Of course, if you happen to do any research before giving “Prophecy” a try, you may discover its reputation is less than stellar. Setting aside the typical monster movie bias (as evidenced by Siskel & Ebert’s on-air review of the film, which Ebert erroneously compares to the not-very-similar “Alien”), “Prophecy” had a good deal of trouble behind-the-scenes, resulting in an admittedly messy final cut.
Perhaps audiences and critics were disappointed with the film given the involvement of numerous cinematic veterans, among them director John Frankenheimer (of “The Manchurian Candidate” and “Seconds” fame), writer David Seltzer (fresh off writing “The Omen”) and star Talia Shire (coming from “The Godfather” and “Rocky”). Frankenheimer commissioned Seltzer to write an original horror movie for him to make, and the writer came up with a story that feels like a bizarre combination of “The China Syndrome” and “Jaws,” where the mercury runoff from a paper mill is poisoning the local Native American population as well as the nearby wildlife, something that the owners of the mill are covering up.

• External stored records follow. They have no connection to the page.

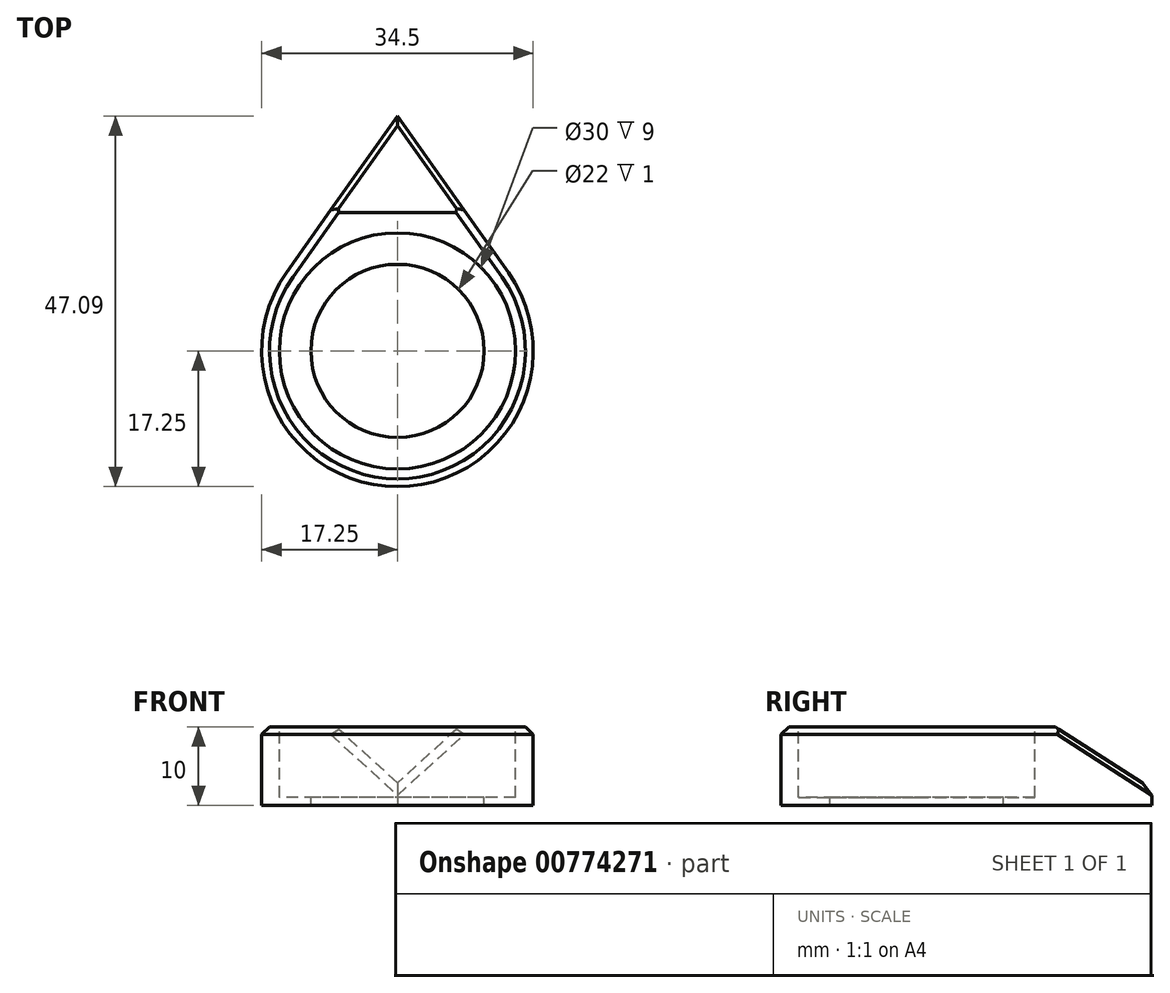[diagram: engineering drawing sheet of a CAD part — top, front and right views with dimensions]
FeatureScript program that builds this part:
annotation { "Feature Type Name" : "Feature", "Feature Type Description" : "" }
export const myFeature = defineFeature(function(context is Context, id is Id, definition is map)
    precondition{}
    {
        {
            var Q0;
            Q0=qCreatedBy(makeId("Top.planeOp"),FACE);
            var sketch = newSketch(context, id + "F0", { "sketchPlane" : qUnion([Q0])});
            skCircle(sketch, "E0", {"center": v(0, 0) * mm, "radius": 11 * mm});
            skCircle(sketch, "E1", {"center": v(0, 0) * mm, "radius": 14.75 * mm});
            skSolve(sketch);
        }
        {
            var Q0;
            Q0=makeQuery(id+"F0.imprint","IMPRINT",FACE,{"disambiguationData":[TD([[makeQuery(id+"F0.imprint","IMPRINT",EDGE,{"derivedFrom":sQuery(id+"F0.wireOp",EDGE,"E0")}),-1.0]])]});
            extrude(context, id + "F1", {"entities" : qUnion([Q0]), "depth" : 0.5 * mm, "offsetDistance" : 25 * mm});
        }
        {
            var Q0;
            Q0=qCreatedBy(makeId("Top.planeOp"),FACE);
            var sketch = newSketch(context, id + "F2", { "sketchPlane" : qUnion([Q0])});
            skArc(sketch, "E2.0", {"start": v(-14.08, 9.97) * mm, "mid": v(0, -17.25) * mm, "end": v(14.08, 9.97) * mm});
            skLineSegment(sketch, "E3", {"start": v(-14.08, 9.97) * mm, "end": v(0, 29.84) * mm});
            skLineSegment(sketch, "E4.MirrorCS", {"start": v(14.08, 9.97) * mm, "end": v(0, 29.84) * mm});
            skSolve(sketch);
        }
        {
            var Q0;
            Q0=makeQuery(id+"F2.imprint","IMPRINT",FACE,{"disambiguationData":[TD([[makeQuery(id+"F2.imprint","IMPRINT",EDGE,{"derivedFrom":sQuery(id+"F2.wireOp",EDGE,"E2.0")}),1.0]])]});
            extrude(context, id + "F3", {"entities" : qUnion([Q0]), "operationType" : NewBodyOperationType.ADD, "depth" : 10 * mm, "offsetDistance" : 25 * mm});
        }
        {
            var Q0;
            Q0=makeQuery(id+"F3.opExtrude","CAP_FACE",FACE,{"disambiguationData":[OSD([sQuery(id+"F2.wireOp",EDGE,"E2.0"),sQuery(id+"F2.wireOp",EDGE,"E3"),sQuery(id+"F2.wireOp",EDGE,"E4.MirrorCS")])],"isStart":false});
            var sketch = newSketch(context, id + "F4", { "sketchPlane" : qUnion([Q0])});
            skCircle(sketch, "E5", {"center": v(0, 0) * mm, "radius": 15 * mm});
            skSolve(sketch);
        }
        {
            var Q0;
            Q0=makeQuery(id+"F4.imprint","IMPRINT",FACE,{"disambiguationData":[TD([[makeQuery(id+"F4.imprint","IMPRINT",EDGE,{"derivedFrom":sQuery(id+"F4.wireOp",EDGE,"E5")}),1.0]])]});
            extrude(context, id + "F5", {"entities" : qUnion([Q0]), "operationType" : NewBodyOperationType.REMOVE, "oppositeDirection" : true, "depth" : 9 * mm, "offsetDistance" : 25 * mm});
        }
        {
            var Q0;
            Q0=makeQuery(id+"F5.boolean.opBoolean","COPY",FACE,{"derivedFrom":makeQuery(id+"F5.opExtrude","CAP_FACE",FACE,{"disambiguationData":[OSD([sQuery(id+"F4.wireOp",EDGE,"E5")])],"isStart":false})});
            var sketch = newSketch(context, id + "F6", { "sketchPlane" : qUnion([Q0])});
            skCircle(sketch, "E6", {"center": v(0, 0) * mm, "radius": 11 * mm});
            skSolve(sketch);
        }
        {
            var Q0;
            Q0=qCreatedBy(makeId("Right.planeOp"),FACE);
            var sketch = newSketch(context, id + "F7", { "sketchPlane" : qUnion([Q0])});
            skLineSegment(sketch, "E7", {"start": v(30.53, 10.68) * mm, "end": v(16.53, 10.68) * mm});
            skLineSegment(sketch, "E8", {"start": v(16.53, 10.68) * mm, "end": v(30.52, 1.68) * mm});
            skLineSegment(sketch, "E9", {"start": v(30.52, 1.68) * mm, "end": v(30.53, 10.68) * mm});
            skSolve(sketch);
        }
        {
            var Q0;
            Q0=makeQuery(id+"F7.imprint","IMPRINT",FACE,{"disambiguationData":[TD([[makeQuery(id+"F7.imprint","IMPRINT",EDGE,{"derivedFrom":sQuery(id+"F7.wireOp",EDGE,"E7")}),1.0]])]});
            extrude(context, id + "F8", {"entities" : qUnion([Q0]), "operationType" : NewBodyOperationType.REMOVE, "endBound" : BoundingType.SYMMETRIC, "depth" : 25 * mm, "offsetDistance" : 25 * mm});
        }
        {
            var Q0;
            Q0=makeQuery(id+"F3.opExtrude","CAP_EDGE",EDGE,{"disambiguationData":[OSD([sQuery(id+"F2.wireOp",EDGE,"E4.MirrorCS")])],"isStart":false});
            var Q1;
            Q1=makeQuery(id+"F8.boolean.opBoolean","INTERSECT",EDGE,{"derivedFrom":[makeQuery(id+"F3.opExtrude","SWEPT_FACE",FACE,{"disambiguationData":[OSD([sQuery(id+"F2.wireOp",EDGE,"E4.MirrorCS")])]}),makeQuery(id+"F8.opExtrude","SWEPT_FACE",FACE,{"disambiguationData":[OSD([sQuery(id+"F7.wireOp",EDGE,"E8")])]})]});
            var Q2;
            Q2=makeQuery(id+"F8.boolean.opBoolean","INTERSECT",EDGE,{"derivedFrom":[makeQuery(id+"F3.opExtrude","SWEPT_FACE",FACE,{"disambiguationData":[OSD([sQuery(id+"F2.wireOp",EDGE,"E3")])]}),makeQuery(id+"F8.opExtrude","SWEPT_FACE",FACE,{"disambiguationData":[OSD([sQuery(id+"F7.wireOp",EDGE,"E8")])]})]});
            chamfer(context, id + "F9", {"entities" : qUnion([Q0, Q1, Q2]), "width" : 1 * mm, "tangentPropagation" : true});
        }
        {
            var Q0;
            Q0 = qSketchRegion(id + "F6", true);
            extrude(context, id + "F10", {"entities" : qUnion([Q0]), "operationType" : NewBodyOperationType.REMOVE, "oppositeDirection" : true, "depth" : 25 * mm, "offsetDistance" : 25 * mm});
        }
    });
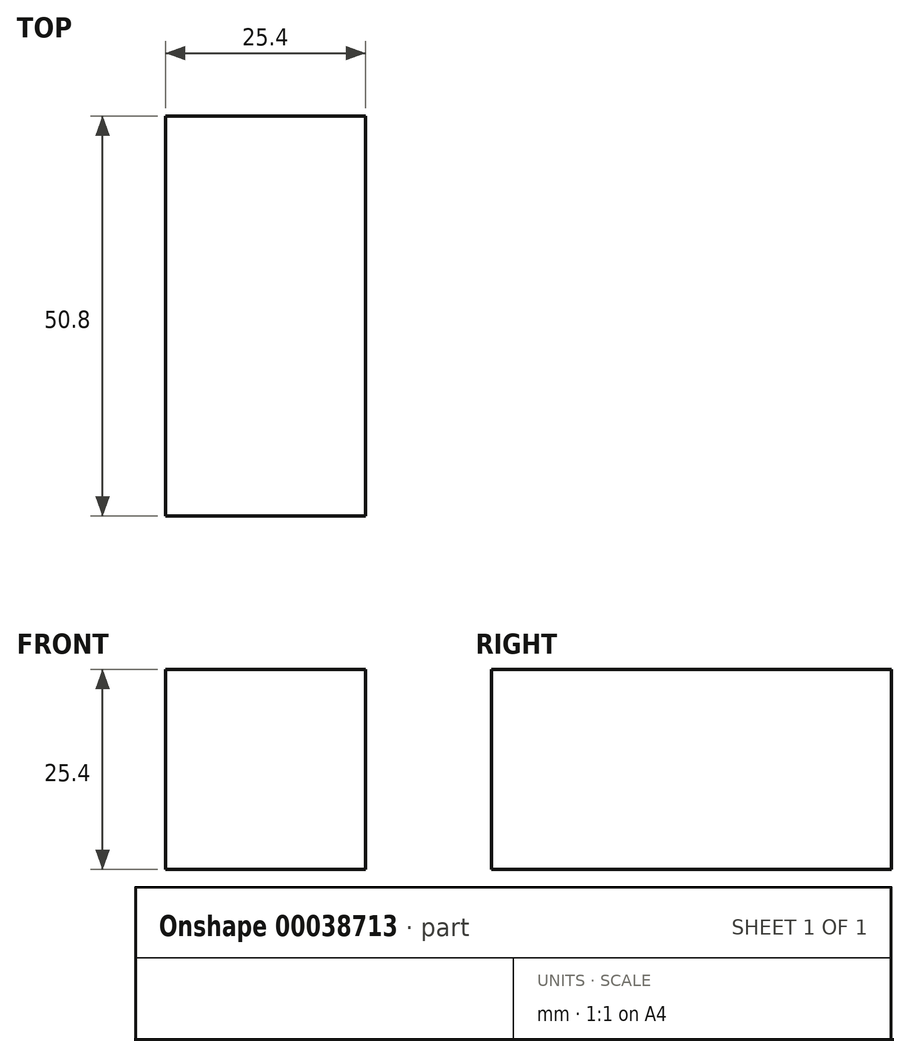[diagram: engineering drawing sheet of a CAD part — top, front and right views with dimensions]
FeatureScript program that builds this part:
annotation { "Feature Type Name" : "Feature", "Feature Type Description" : "" }
export const myFeature = defineFeature(function(context is Context, id is Id, definition is map)
    precondition{}
    {
        {
            var Q0;
            Q0=qCreatedBy(makeId("Top.planeOp"),FACE);
            var sketch = newSketch(context, id + "F0", { "sketchPlane" : qUnion([Q0])});
            skLineSegment(sketch, "E0.bottom", {"start": v(-12.26, 0) * mm, "end": v(13.14, 0) * mm});
            skLineSegment(sketch, "E0.top", {"start": v(-12.26, 50.8) * mm, "end": v(13.14, 50.8) * mm});
            skLineSegment(sketch, "E0.left", {"start": v(-12.26, 0) * mm, "end": v(-12.26, 50.8) * mm});
            skLineSegment(sketch, "E0.right", {"start": v(13.14, 0) * mm, "end": v(13.14, 50.8) * mm});
            skSolve(sketch);
        }
        {
            var Q0;
            Q0=qSketchRegion(id+"F0",true);
            extrude(context, id + "F1", {"entities" : qUnion([Q0]), "depth" : 25.4 * mm});
        }
    });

Until, that is, a creature begins murdering people in and around the mill, causing the EPA to send representatives played by Shire and Robert Foxworth to investigate. According to an interview on the Blu-Ray release, Seltzer believed Frankenheimer was surrounded by too many yes-men to keep a handle on the material, while according to Frankenheimer’s own memoir, his struggles with alcoholism proved highly distracting.
Yet while “Prophecy” is a little out of control, it’s never dull, and its heady mixture of social and environmental commentary mixed with B-movie thrills is memorably special as a result.